Deniz Baykal ister samimiyetle, ister hükümeti "frikikte bırakmak" için konuşmuş olsun, şimdi ortada "getir Anayasa’yı değiştirelim" demiş olan bir muhalefet önderi vardır.
Dolayısıyla da, demokratik menzile ulaşmak için katedilmesi zorunlu asgari mutabakatyolundaki engellerden birisi, en azından teorik olarak ve kısmen, ortadan kalkmış sayılmalıdır
Böyle bir gelişme ise asla ve asla yabana atılamaz!
***
ATILAMAZ ve zaten de şimdi, AKP’nin Baykal’ın topunu havada yakalaması kesin bir zorunluluk oluşturmaktadır.
En başta Anayasa’yı değiştirmek hedefi, iktidar partisinin demokratikleşmeyi gerçekleştirebilmek amacıyla "kolları sıvaması", bundan böyle mutlak bir yükümlülüktür.
Yani, Yetkin’in deyimiyle, hükümetin "işe yanaşması" artık elzem hale gelmiştir.
Daha somut biçimde söylersek, samimi veya oportünist, madem ki CHP önderi b-i-l-e yukarıdaki "teorik çıkış"ı n-i-h-a-y-e-t yapmıştır, o halde TBMM’de çoğunluğa sahip kurumun da işi pratiğe geçirmek için hemen ve derhal insiyatif alması gerekmektedir.
AKP, Deniz Baykal’ın statüko ideolojisinde açmış olduğu "gedik"ten azami ölçüde yararlanmak durumundadır.
Eğer Antalya milletvekili samimiyse, ne álá, militarizmin 12 Eylül’den beri dayattığı "kanuniyet"i (!) çöpe atmak imkánı doğacaktır. Ufkumuz sivil ve çoğulcu engine açılacaktır.
Yok şayet değilse ve "şuna dokundurtmam, bunu elletmem" diyerek ipe un serecekse, bu takdirde de kendisinin gerçek niyeti kamuoyu önünde teşhir edilmiş olacaktır.

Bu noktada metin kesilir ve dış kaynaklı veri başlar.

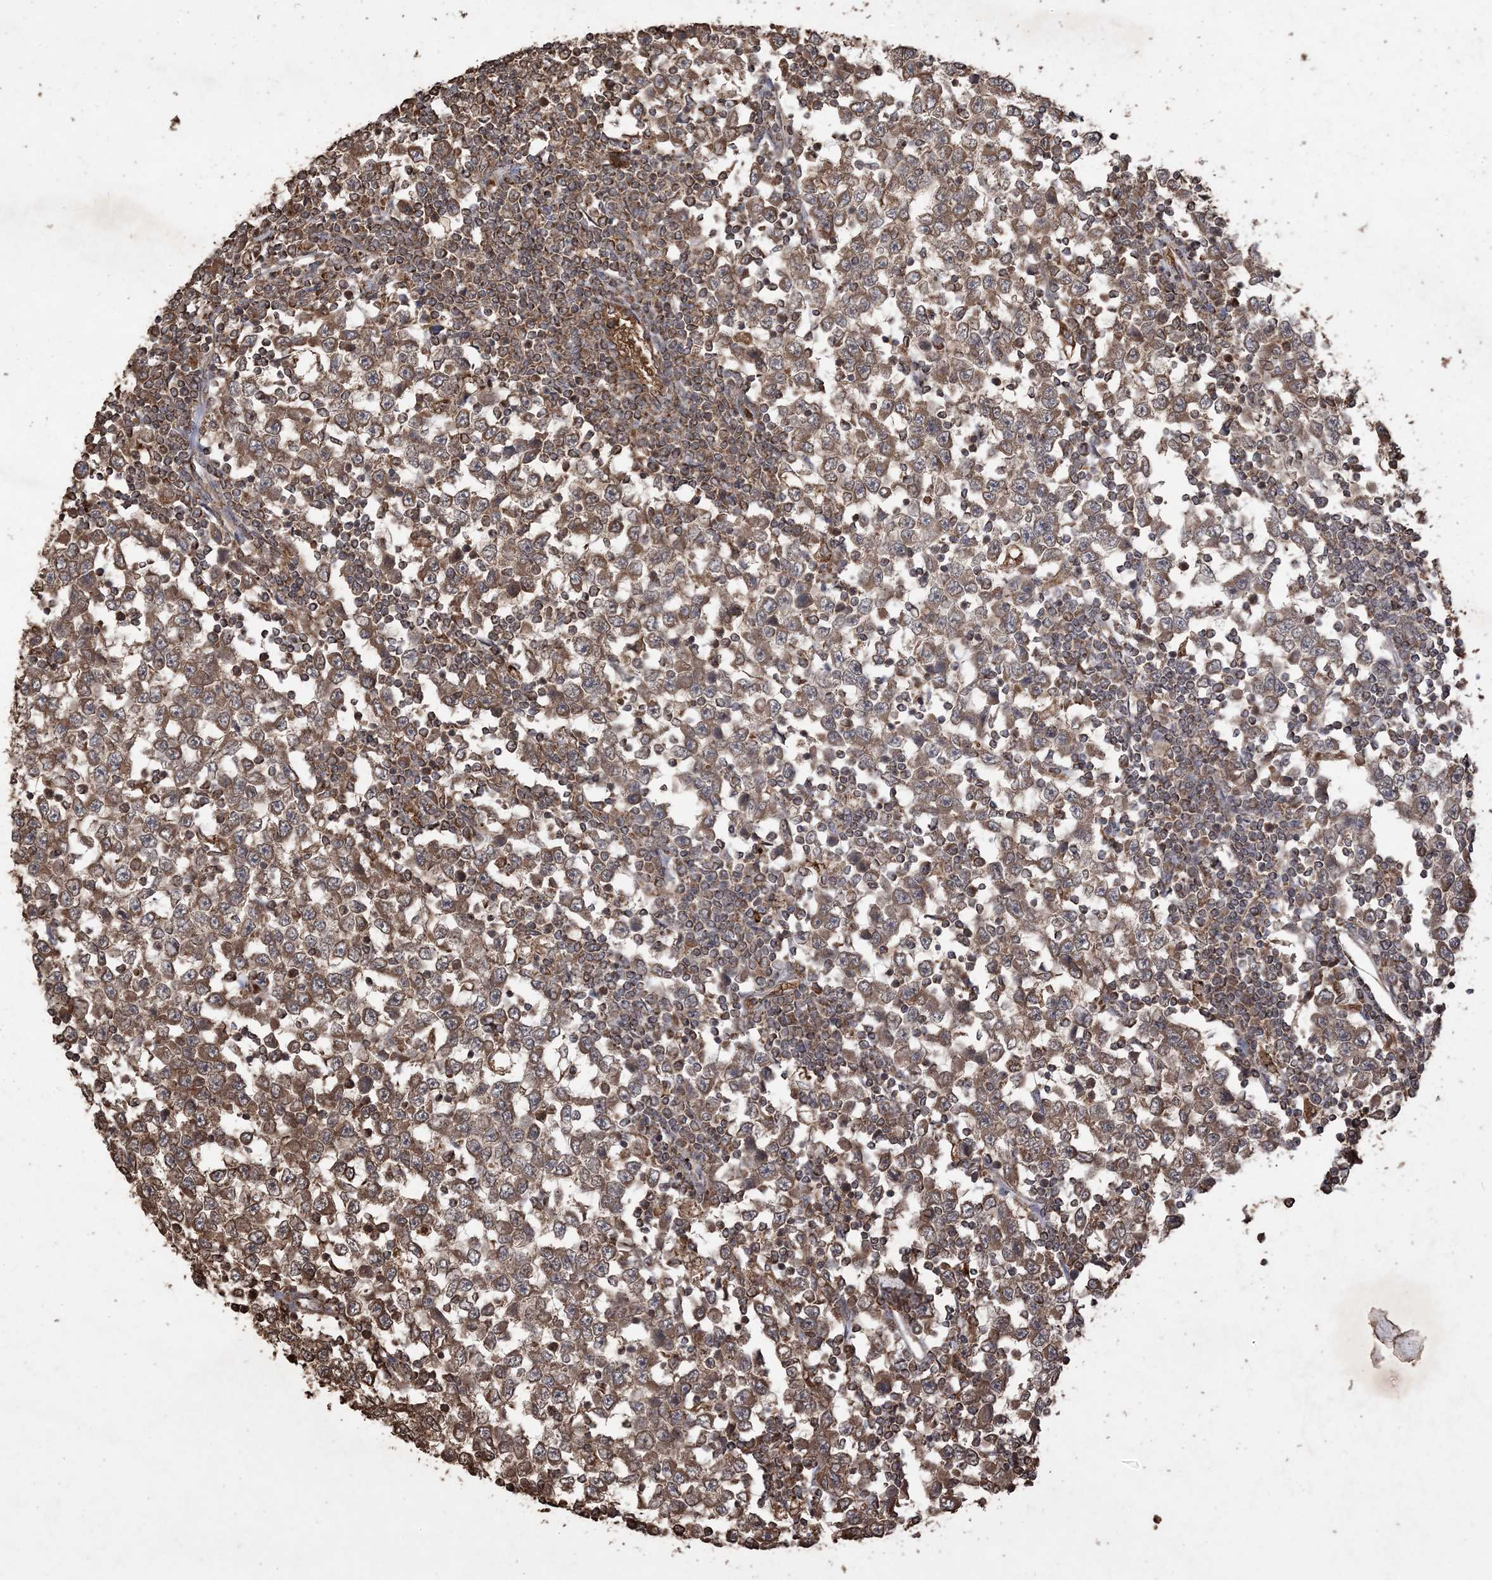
{"staining": {"intensity": "moderate", "quantity": ">75%", "location": "cytoplasmic/membranous"}, "tissue": "testis cancer", "cell_type": "Tumor cells", "image_type": "cancer", "snomed": [{"axis": "morphology", "description": "Seminoma, NOS"}, {"axis": "topography", "description": "Testis"}], "caption": "Testis cancer tissue displays moderate cytoplasmic/membranous expression in about >75% of tumor cells, visualized by immunohistochemistry. The staining was performed using DAB (3,3'-diaminobenzidine), with brown indicating positive protein expression. Nuclei are stained blue with hematoxylin.", "gene": "HPS4", "patient": {"sex": "male", "age": 65}}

Dolayısıyla, muhtemel sonuç ne olursa olsun, hamle sırası şimdi Erdoğan liderliğindeki partidedir ve veziri ileri sürmediği takdirde, affedilmez bir yanlışa düşecektir.
***
ÜSTELİK, söz konusu "affedilmezlik" sırf yukarıdaki yanlışla sınırlı kalmayacaktır.

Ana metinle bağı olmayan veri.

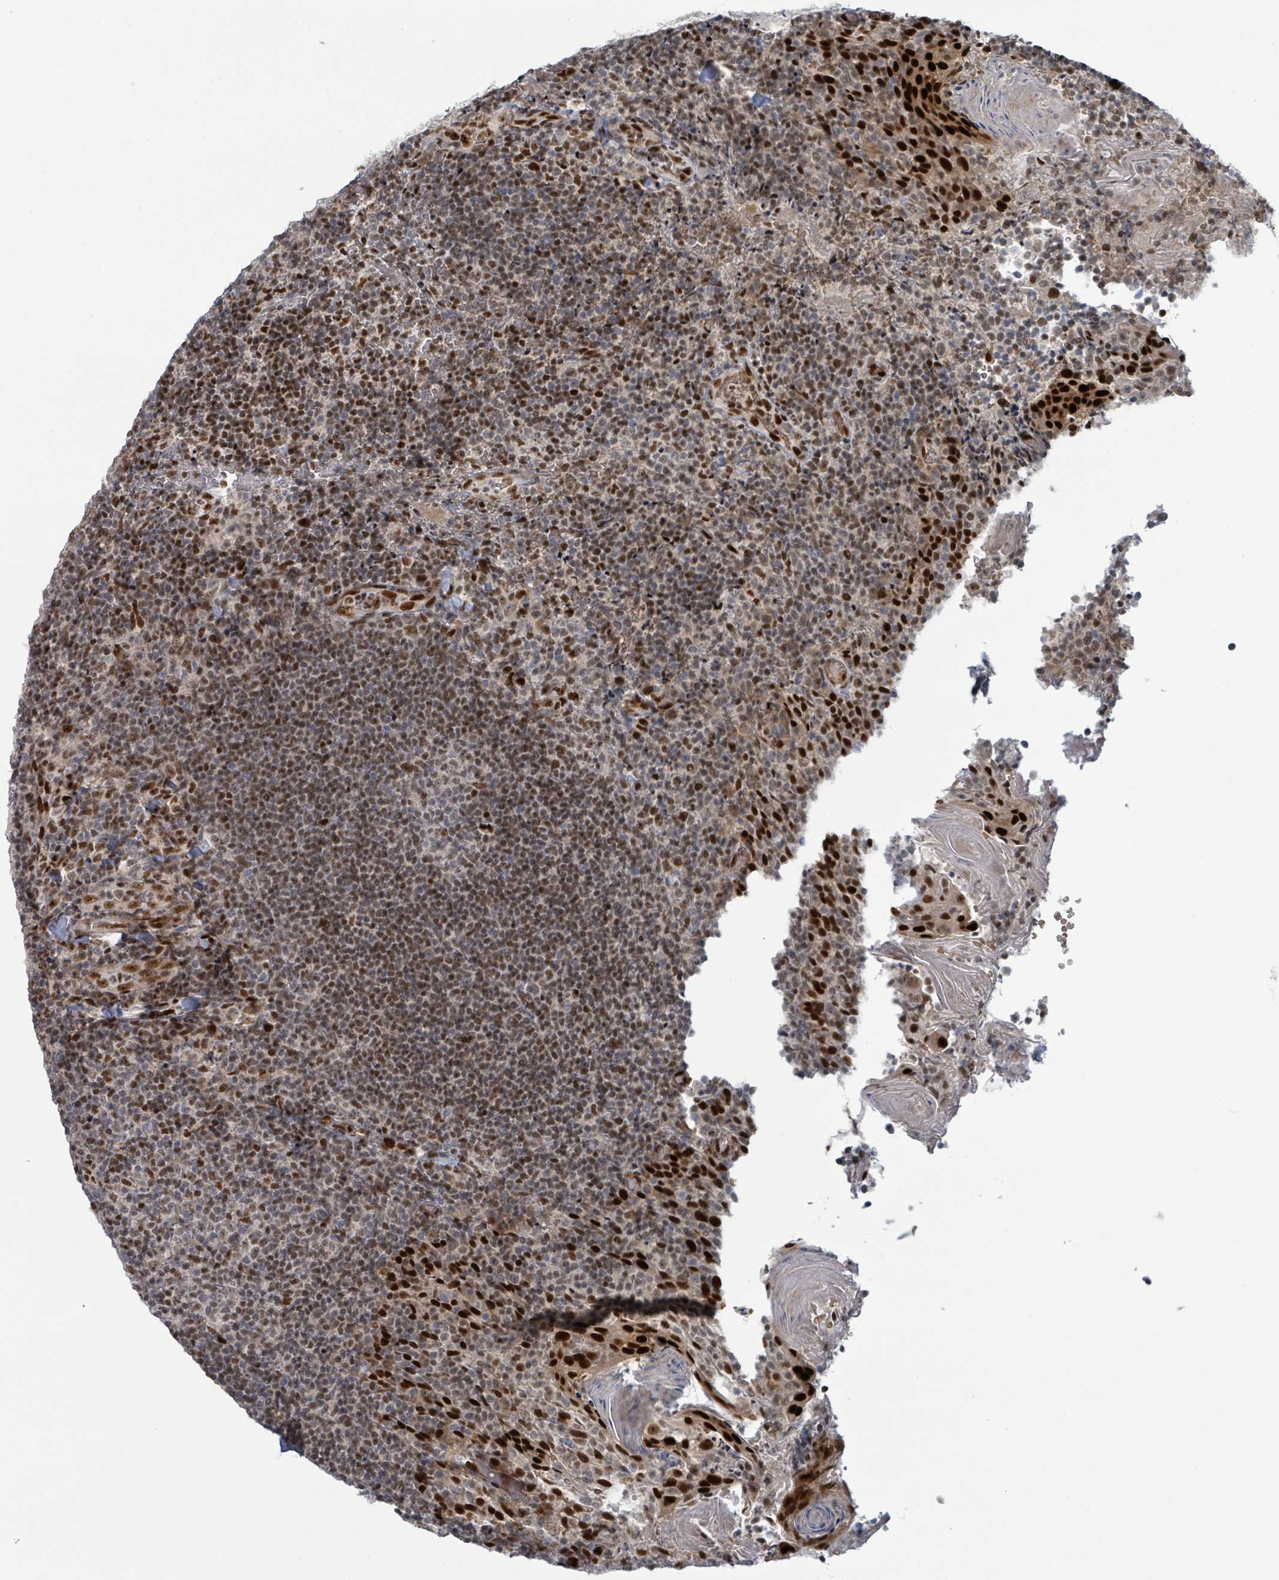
{"staining": {"intensity": "moderate", "quantity": "<25%", "location": "nuclear"}, "tissue": "tonsil", "cell_type": "Germinal center cells", "image_type": "normal", "snomed": [{"axis": "morphology", "description": "Normal tissue, NOS"}, {"axis": "topography", "description": "Tonsil"}], "caption": "There is low levels of moderate nuclear positivity in germinal center cells of normal tonsil, as demonstrated by immunohistochemical staining (brown color).", "gene": "KLF3", "patient": {"sex": "female", "age": 10}}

Bugüne dek izlediği "pro-cihet-i askeriye" ve "kripto-ulusalcı" politikalardan dolayı CHP’yi ve önderini daima eleştirmiş olan Türkiye demokratları, bu defa da AKP ipe un serdiği takdirde, tabii ki aynı eleştirelliği kendisine yöneltmekten asla çekinmeyeceklerdir.
Çünkü o demokratların kimseyle beşik kertmesi yoktur ve elleri, her kim olursa olsun, sivilleşme ve çoğulculuk yönünde ayak süreyen bütün siyasi kurumların iki yakasındadır.